-- Dataset records follows --

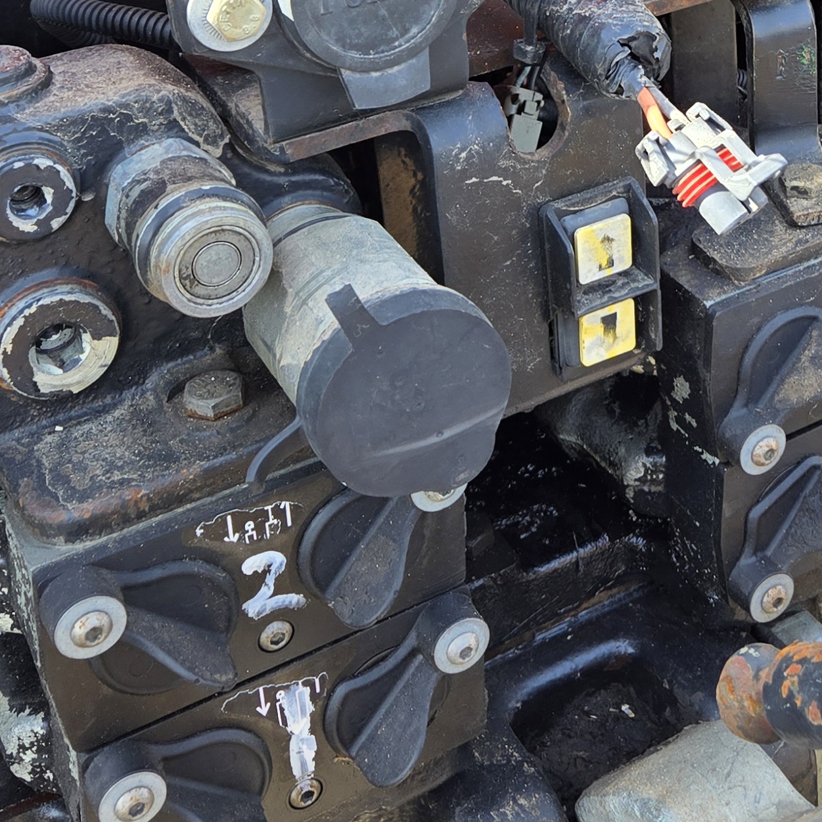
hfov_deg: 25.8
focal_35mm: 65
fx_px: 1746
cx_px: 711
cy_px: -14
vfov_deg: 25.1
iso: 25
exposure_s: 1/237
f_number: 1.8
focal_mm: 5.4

-- Dataset records concluded --

Each line from the one containing "fx_px: 1746" to the final line above should be written out exactly; please omit the others.

fx_px: 1746
cx_px: 711
cy_px: -14
vfov_deg: 25.1
iso: 25
exposure_s: 1/237
f_number: 1.8
focal_mm: 5.4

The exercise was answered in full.